INSTRUCTIONS FOR THE TASK >> Of the lines below, write out exactly those from the line with "17. For in it" through the line with "18. For the", both included, and skip the rest.

STORED DATA >>
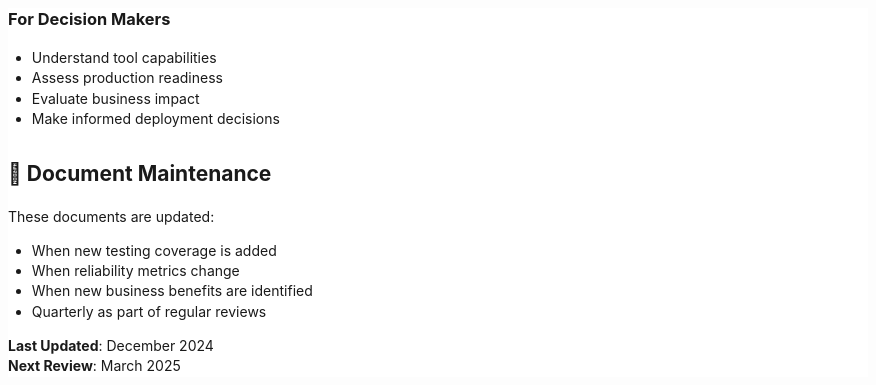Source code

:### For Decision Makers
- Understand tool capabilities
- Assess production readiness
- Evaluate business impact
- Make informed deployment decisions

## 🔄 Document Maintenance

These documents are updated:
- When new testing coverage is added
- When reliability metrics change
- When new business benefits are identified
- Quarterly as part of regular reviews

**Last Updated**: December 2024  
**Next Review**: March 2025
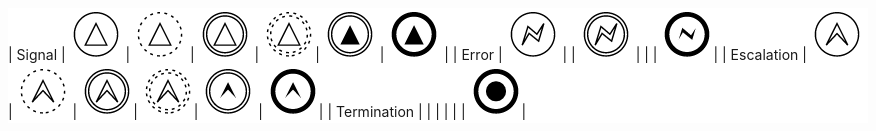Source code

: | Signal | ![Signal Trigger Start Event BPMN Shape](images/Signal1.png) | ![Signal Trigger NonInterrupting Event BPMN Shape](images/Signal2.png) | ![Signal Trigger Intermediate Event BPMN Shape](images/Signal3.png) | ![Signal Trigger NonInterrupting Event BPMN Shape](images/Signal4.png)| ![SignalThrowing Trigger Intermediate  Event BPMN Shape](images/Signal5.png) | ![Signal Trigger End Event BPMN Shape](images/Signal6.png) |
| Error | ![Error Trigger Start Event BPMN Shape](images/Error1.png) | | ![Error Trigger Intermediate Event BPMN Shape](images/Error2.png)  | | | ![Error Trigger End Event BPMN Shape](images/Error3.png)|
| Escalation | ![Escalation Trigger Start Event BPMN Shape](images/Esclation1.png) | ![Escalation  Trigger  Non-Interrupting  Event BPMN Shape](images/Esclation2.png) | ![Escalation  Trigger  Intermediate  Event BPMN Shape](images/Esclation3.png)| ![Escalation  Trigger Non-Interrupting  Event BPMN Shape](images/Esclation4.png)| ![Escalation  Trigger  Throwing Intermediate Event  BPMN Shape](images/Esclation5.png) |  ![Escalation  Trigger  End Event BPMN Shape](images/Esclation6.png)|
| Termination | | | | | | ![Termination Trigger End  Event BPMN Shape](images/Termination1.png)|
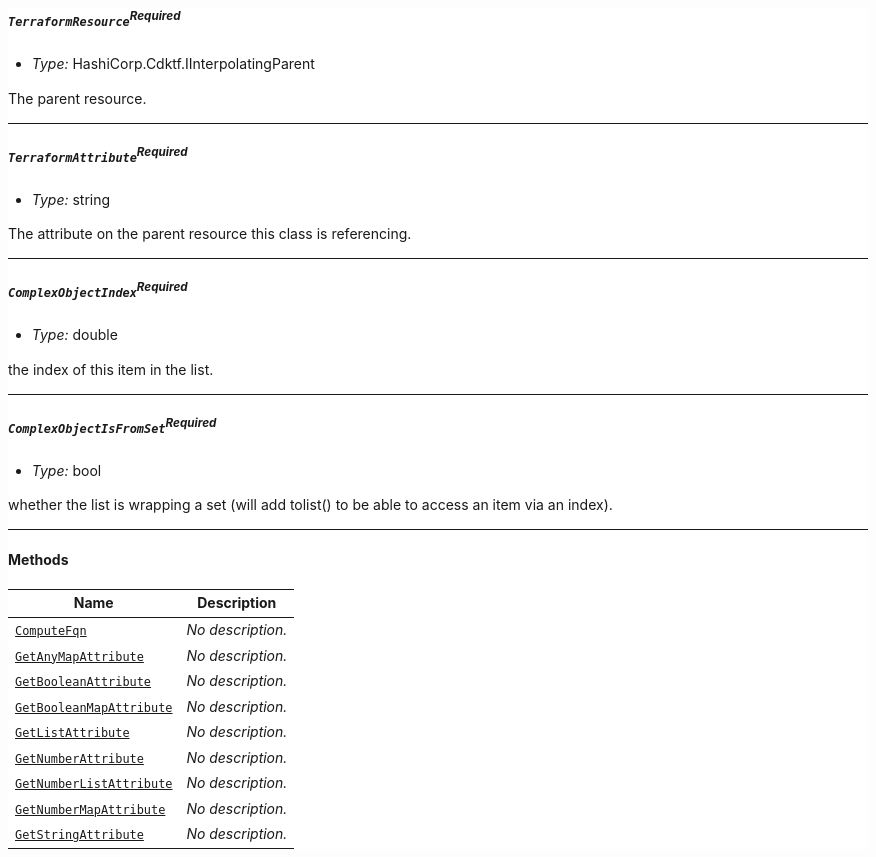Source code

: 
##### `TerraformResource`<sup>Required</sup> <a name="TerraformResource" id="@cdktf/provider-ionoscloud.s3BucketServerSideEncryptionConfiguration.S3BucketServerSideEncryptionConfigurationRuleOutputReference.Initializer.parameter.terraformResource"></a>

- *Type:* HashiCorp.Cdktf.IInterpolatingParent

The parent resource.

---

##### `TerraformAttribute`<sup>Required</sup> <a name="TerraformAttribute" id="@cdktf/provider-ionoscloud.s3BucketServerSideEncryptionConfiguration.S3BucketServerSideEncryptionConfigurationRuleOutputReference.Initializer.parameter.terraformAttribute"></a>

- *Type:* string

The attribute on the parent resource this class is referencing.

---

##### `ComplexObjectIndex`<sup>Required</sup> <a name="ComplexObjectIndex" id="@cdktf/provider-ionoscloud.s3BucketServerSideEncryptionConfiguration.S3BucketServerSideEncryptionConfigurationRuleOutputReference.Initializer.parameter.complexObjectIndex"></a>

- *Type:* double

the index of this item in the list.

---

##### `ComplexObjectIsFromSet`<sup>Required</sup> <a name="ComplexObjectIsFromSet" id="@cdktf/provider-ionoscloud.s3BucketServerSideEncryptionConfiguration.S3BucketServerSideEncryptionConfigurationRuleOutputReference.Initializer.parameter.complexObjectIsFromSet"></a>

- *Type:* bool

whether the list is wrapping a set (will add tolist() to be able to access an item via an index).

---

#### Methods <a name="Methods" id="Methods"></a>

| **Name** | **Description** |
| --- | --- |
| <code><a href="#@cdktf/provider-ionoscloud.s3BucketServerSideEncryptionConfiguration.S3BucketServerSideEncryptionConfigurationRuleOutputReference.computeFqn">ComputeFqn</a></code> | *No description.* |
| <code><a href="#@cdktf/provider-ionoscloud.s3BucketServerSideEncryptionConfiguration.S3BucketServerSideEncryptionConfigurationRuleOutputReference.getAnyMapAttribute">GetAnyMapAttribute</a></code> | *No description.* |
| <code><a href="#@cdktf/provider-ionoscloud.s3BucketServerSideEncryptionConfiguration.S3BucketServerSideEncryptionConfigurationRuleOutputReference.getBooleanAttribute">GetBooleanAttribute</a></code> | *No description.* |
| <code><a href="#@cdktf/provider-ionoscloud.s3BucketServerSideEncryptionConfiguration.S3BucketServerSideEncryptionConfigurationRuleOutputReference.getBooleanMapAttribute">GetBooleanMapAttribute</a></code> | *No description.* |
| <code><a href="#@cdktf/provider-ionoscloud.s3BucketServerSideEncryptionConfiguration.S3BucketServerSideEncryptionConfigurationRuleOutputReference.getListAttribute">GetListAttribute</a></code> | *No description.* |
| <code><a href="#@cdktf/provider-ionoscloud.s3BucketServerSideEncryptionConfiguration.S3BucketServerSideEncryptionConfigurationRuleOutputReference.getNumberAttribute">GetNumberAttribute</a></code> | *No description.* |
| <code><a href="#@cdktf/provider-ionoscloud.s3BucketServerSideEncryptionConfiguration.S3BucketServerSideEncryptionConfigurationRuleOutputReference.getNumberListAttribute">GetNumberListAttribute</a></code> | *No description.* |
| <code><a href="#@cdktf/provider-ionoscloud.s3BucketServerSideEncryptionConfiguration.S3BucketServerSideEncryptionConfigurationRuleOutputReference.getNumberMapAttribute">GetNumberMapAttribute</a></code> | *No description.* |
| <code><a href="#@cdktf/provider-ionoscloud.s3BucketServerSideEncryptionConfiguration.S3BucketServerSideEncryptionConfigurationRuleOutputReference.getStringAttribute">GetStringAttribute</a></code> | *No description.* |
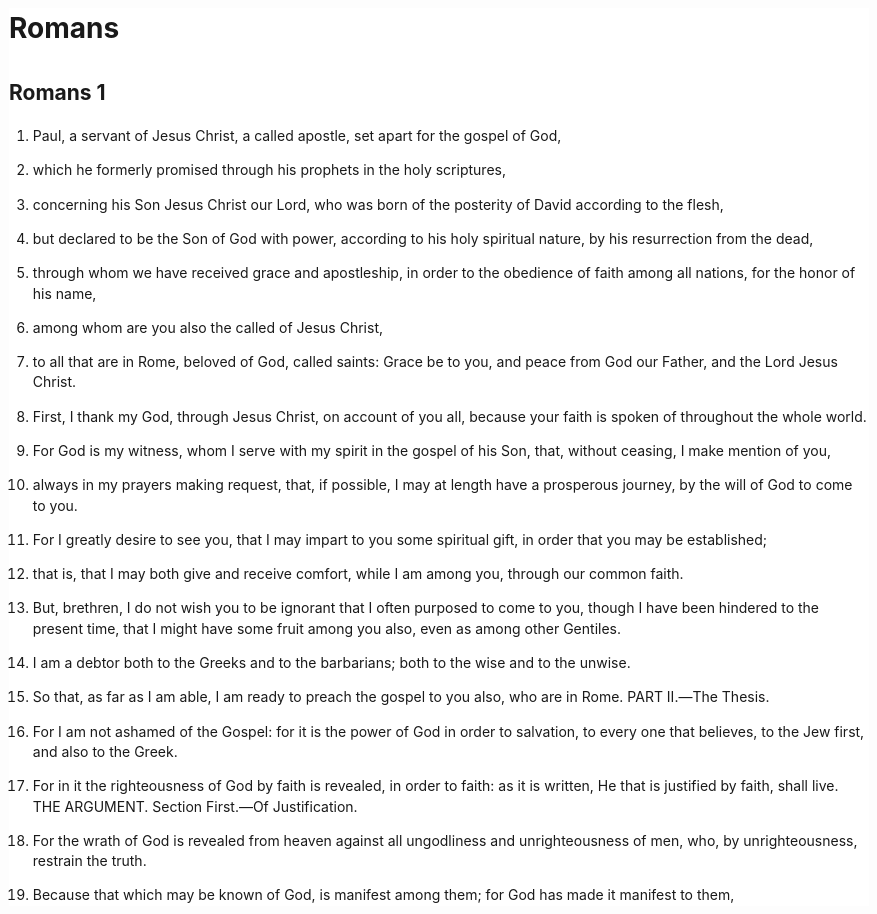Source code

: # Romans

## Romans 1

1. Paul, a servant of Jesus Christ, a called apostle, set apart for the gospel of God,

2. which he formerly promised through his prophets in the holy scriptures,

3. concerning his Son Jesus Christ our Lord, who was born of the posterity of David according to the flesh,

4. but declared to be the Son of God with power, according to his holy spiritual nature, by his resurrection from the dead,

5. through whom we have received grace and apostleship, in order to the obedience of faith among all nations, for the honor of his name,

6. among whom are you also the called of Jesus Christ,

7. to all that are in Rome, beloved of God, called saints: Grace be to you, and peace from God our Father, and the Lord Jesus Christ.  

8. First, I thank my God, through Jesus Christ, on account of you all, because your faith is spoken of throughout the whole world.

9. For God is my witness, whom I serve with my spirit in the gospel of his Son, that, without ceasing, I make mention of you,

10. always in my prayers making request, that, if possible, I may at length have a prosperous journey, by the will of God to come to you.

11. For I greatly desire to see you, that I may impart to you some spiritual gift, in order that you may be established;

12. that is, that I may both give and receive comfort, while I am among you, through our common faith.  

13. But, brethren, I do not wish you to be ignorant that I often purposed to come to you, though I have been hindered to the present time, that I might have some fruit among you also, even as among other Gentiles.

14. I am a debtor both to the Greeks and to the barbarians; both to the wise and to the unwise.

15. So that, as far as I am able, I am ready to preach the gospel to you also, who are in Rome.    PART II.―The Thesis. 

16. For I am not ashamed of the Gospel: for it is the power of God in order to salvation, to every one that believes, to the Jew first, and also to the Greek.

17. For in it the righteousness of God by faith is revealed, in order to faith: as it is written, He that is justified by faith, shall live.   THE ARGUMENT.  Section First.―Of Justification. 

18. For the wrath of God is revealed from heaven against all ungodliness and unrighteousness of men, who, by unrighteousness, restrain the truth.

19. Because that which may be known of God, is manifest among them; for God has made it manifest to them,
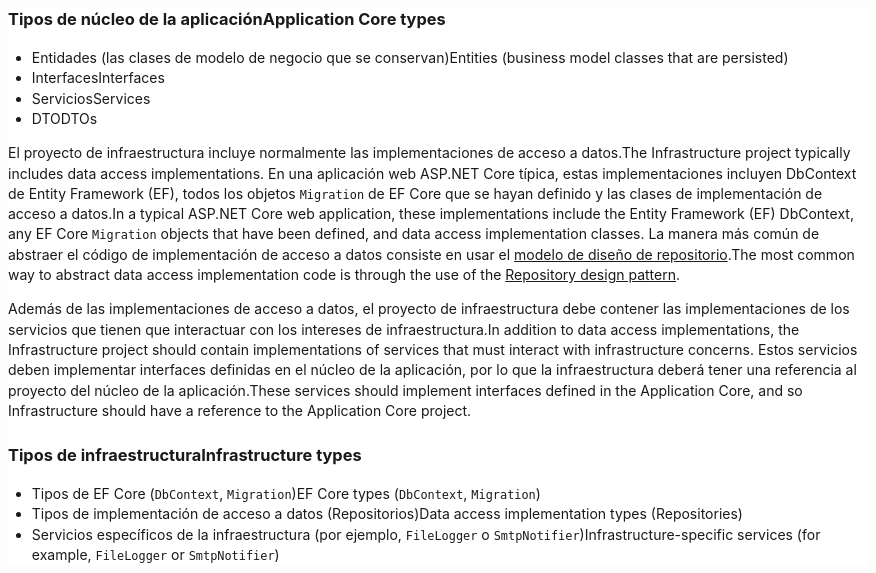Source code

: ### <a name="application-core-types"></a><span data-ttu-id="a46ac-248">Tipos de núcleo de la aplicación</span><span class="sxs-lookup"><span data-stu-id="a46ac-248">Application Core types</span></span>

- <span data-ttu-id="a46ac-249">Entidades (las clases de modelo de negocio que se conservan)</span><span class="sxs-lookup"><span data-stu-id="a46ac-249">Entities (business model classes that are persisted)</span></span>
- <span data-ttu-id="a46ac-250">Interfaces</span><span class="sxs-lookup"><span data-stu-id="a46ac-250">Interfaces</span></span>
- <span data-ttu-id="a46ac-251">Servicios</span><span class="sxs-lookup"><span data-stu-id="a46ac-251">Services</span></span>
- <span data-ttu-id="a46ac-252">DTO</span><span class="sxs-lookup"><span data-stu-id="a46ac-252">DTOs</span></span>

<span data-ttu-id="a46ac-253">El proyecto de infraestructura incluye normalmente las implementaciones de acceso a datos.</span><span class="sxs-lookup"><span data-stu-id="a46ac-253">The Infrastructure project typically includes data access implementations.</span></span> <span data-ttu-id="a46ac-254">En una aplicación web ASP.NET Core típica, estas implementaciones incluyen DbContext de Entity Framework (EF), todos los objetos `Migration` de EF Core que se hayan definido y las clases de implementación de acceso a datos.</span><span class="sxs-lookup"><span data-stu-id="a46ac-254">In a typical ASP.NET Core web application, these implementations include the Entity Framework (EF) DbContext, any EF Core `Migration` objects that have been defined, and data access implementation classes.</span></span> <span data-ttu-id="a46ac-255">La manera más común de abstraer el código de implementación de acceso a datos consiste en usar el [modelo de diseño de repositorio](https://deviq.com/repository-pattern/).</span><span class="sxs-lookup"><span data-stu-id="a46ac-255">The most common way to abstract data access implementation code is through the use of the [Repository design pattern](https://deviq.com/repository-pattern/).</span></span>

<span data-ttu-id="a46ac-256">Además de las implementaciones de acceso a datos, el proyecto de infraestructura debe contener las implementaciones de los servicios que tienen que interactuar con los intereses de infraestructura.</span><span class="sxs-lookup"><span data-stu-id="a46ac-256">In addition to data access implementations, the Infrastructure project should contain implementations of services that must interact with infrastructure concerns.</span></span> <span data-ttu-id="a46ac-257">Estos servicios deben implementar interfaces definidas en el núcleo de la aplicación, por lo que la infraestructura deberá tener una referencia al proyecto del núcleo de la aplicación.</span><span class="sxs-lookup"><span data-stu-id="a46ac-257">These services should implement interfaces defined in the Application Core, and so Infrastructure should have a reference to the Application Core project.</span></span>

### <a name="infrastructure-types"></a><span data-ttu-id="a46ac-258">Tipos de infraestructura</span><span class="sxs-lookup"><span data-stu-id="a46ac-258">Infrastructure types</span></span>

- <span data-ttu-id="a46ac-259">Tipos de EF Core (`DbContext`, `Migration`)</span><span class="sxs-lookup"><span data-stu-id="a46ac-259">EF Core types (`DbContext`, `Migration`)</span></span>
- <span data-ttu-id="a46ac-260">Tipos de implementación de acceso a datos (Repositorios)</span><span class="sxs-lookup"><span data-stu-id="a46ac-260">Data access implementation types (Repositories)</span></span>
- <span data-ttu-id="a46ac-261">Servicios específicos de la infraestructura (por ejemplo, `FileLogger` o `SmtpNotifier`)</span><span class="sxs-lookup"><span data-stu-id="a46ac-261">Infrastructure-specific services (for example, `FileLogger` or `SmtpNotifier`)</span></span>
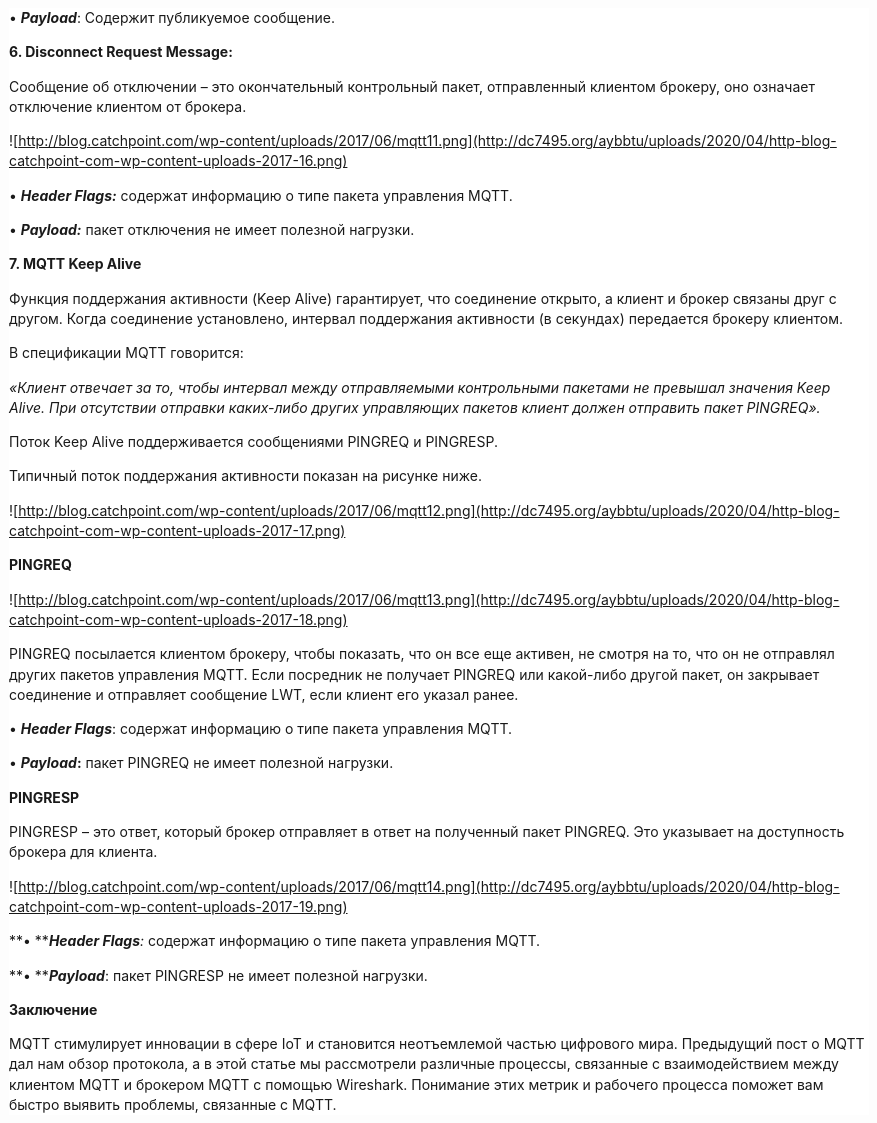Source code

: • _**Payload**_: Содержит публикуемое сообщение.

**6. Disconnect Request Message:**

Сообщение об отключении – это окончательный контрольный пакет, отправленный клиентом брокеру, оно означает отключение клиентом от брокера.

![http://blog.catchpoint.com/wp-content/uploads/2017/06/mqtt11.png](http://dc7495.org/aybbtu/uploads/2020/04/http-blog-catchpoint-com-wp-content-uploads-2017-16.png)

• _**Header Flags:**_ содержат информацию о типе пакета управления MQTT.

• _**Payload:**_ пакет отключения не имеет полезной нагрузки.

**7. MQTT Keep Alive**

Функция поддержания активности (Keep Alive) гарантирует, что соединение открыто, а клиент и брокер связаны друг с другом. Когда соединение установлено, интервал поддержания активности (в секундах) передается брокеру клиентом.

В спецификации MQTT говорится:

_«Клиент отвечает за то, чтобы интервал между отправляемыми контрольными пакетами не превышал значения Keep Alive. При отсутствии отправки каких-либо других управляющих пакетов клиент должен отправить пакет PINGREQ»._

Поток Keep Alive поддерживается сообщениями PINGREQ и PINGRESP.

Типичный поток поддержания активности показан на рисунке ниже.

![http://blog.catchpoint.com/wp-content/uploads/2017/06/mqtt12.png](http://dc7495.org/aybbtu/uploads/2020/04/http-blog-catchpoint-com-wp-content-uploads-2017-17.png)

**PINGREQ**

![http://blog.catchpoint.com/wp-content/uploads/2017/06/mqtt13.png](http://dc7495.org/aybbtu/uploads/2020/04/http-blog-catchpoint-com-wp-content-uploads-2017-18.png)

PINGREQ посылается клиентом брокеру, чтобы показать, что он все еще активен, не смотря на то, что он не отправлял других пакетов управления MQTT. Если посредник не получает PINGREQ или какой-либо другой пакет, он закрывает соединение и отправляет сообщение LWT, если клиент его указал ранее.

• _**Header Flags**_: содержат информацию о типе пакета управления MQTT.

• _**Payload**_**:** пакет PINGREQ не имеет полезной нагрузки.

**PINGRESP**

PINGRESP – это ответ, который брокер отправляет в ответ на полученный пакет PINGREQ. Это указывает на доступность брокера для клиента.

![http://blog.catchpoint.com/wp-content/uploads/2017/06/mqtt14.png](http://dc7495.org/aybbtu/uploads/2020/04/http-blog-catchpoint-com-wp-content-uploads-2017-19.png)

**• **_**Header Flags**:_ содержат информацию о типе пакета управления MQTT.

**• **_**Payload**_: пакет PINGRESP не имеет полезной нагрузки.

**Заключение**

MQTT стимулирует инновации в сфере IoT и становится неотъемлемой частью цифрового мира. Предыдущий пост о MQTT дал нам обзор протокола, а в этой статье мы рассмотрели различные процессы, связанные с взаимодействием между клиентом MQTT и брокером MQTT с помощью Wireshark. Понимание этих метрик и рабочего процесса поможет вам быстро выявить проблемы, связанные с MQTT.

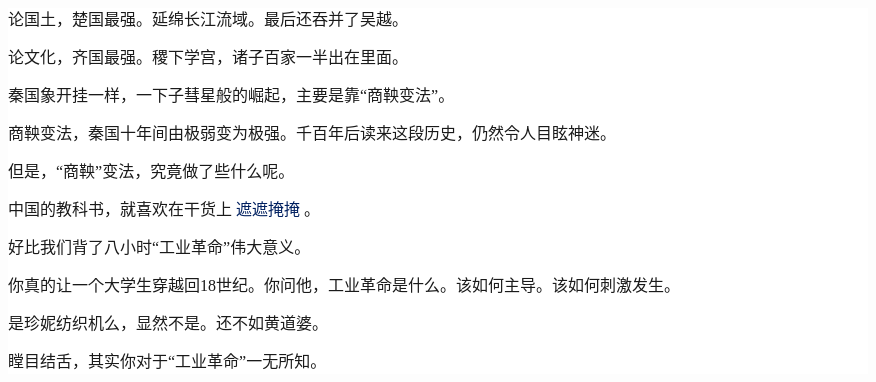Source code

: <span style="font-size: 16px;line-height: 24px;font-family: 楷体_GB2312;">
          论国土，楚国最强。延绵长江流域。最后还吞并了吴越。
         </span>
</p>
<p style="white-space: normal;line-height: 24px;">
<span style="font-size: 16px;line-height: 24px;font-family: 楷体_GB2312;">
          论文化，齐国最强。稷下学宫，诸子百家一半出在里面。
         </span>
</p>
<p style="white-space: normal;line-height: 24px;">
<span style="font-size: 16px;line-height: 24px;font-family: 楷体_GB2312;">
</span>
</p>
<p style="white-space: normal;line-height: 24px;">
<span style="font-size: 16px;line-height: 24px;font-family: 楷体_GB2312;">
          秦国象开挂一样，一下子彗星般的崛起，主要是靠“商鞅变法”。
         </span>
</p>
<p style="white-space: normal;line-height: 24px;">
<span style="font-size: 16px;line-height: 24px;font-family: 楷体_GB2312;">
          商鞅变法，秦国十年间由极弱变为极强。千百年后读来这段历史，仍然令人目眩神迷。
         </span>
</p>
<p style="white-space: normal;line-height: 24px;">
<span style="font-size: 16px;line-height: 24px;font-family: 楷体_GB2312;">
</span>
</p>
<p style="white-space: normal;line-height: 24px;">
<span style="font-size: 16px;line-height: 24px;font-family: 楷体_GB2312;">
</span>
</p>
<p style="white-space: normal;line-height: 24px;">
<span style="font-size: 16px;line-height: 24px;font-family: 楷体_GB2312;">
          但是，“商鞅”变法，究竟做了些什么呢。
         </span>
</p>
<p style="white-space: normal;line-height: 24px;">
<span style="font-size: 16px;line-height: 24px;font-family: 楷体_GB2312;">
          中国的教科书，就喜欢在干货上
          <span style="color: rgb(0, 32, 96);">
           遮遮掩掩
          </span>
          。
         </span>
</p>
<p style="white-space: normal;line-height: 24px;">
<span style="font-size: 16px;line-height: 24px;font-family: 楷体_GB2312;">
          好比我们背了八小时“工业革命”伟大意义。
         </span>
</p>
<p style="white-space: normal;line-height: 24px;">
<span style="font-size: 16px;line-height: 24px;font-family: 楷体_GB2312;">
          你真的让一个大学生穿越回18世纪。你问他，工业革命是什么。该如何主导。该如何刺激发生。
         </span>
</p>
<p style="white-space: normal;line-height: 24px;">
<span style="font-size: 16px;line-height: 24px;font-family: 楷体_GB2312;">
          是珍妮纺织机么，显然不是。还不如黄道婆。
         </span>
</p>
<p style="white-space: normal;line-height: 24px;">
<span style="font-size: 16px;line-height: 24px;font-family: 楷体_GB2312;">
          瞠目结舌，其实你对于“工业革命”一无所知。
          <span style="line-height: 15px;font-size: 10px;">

RESPONSE TO THE TASK >>
17. For in it the righteousness of God by faith is revealed, in order to faith: as it is written, He that is justified by faith, shall live.   THE ARGUMENT.  Section First.―Of Justification. 

18. For the wrath of God is revealed from heaven against all ungodliness and unrighteousness of men, who, by unrighteousness, restrain the truth.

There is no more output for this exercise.